* **Activity**
Only the lines from the one that contains "Given: The pictures" through the final line of the entries should be repeated, exactly as written.

[Opening Given entries section]

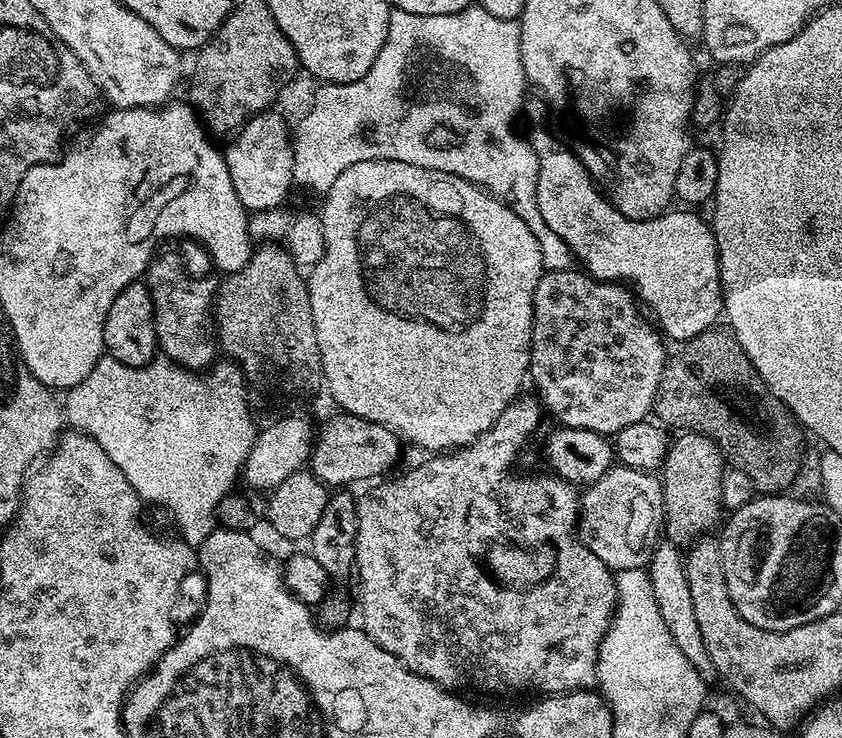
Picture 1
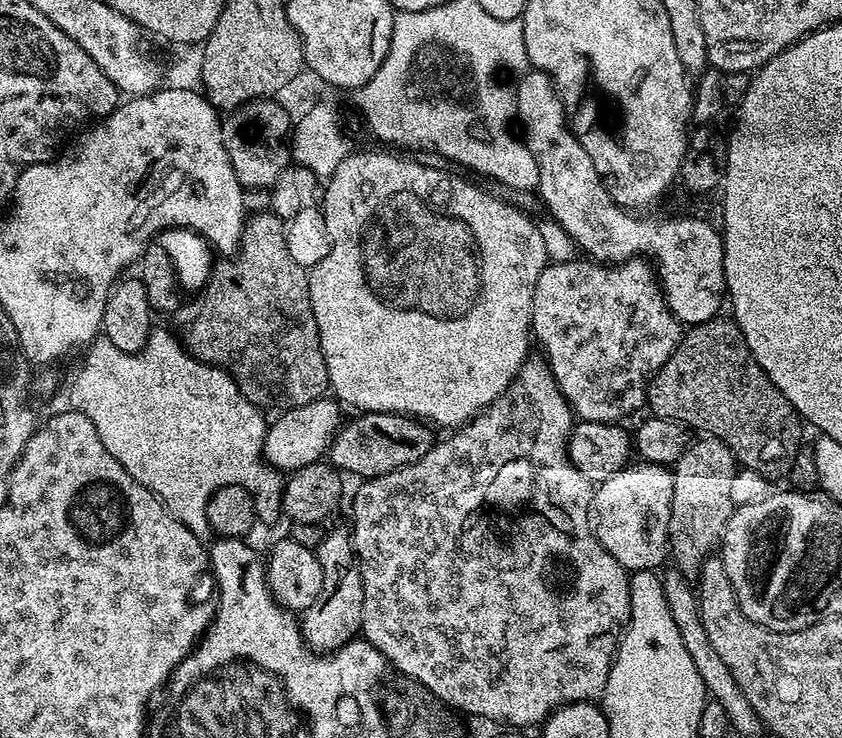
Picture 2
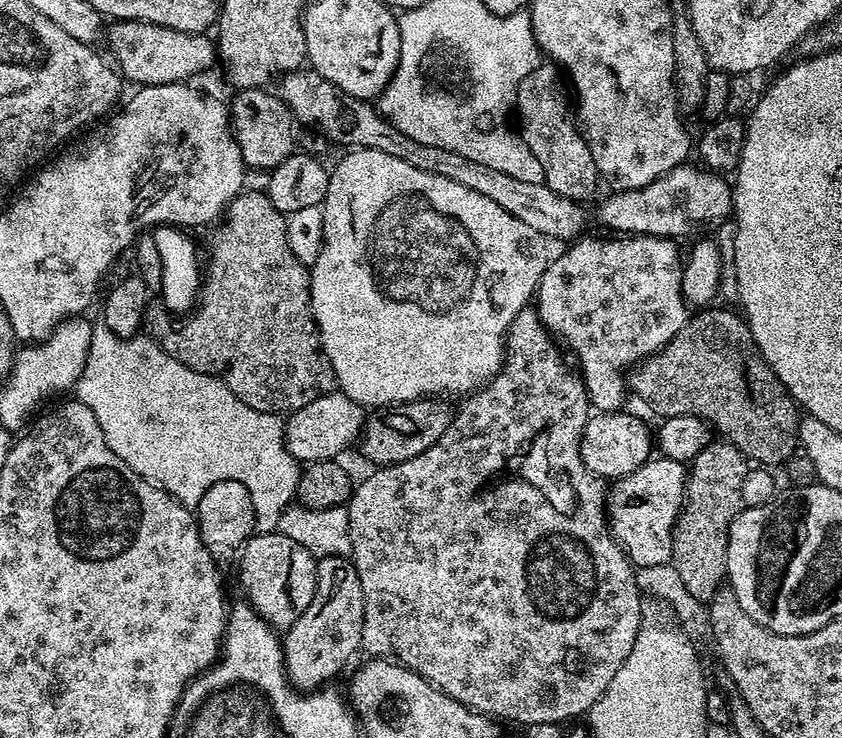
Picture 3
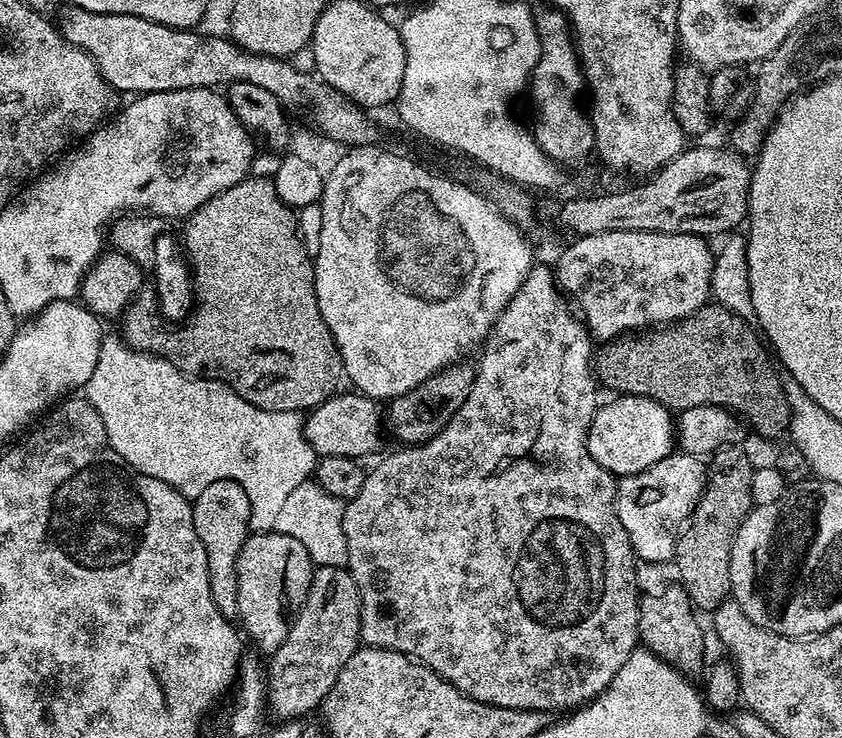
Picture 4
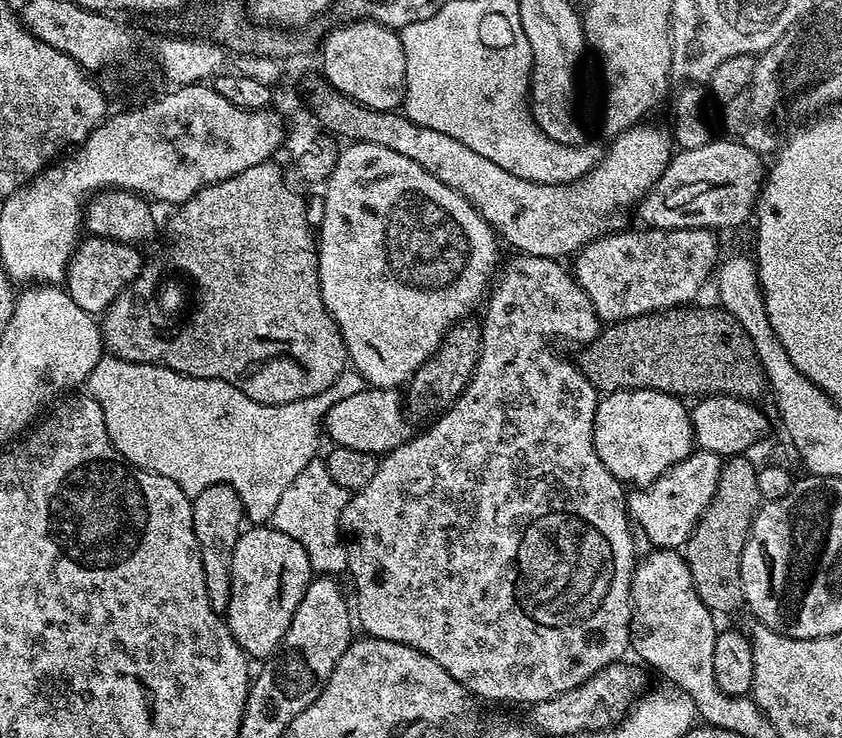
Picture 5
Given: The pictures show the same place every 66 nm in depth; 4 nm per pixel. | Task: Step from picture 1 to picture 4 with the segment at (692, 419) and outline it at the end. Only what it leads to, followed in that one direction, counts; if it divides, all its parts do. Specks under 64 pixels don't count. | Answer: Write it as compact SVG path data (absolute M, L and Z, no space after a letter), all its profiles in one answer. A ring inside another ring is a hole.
M715 302L702 305L686 318L675 320L673 324L657 326L639 334L625 334L601 343L594 352L594 375L603 387L605 384L606 387L613 388L613 393L650 398L677 413L690 406L716 404L719 408L735 412L747 421L750 428L752 423L753 430L760 436L783 437L788 431L788 395L784 393L781 373L765 341L749 321Z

[Closing Given entries section]

* **Answer section**
Given: The pictures show the same place every 66 nm in depth; 4 nm per pixel. | Task: Step from picture 1 to picture 4 with the segment at (692, 419) and outline it at the end. Only what it leads to, followed in that one direction, counts; if it divides, all its parts do. Specks under 64 pixels don't count. | Answer: Write it as compact SVG path data (absolute M, L and Z, no space after a letter), all its profiles in one answer. A ring inside another ring is a hole.
M715 302L702 305L686 318L675 320L673 324L657 326L639 334L625 334L601 343L594 352L594 375L603 387L605 384L606 387L613 388L613 393L650 398L677 413L690 406L716 404L719 408L735 412L747 421L750 428L752 423L753 430L760 436L783 437L788 431L788 395L784 393L781 373L765 341L749 321Z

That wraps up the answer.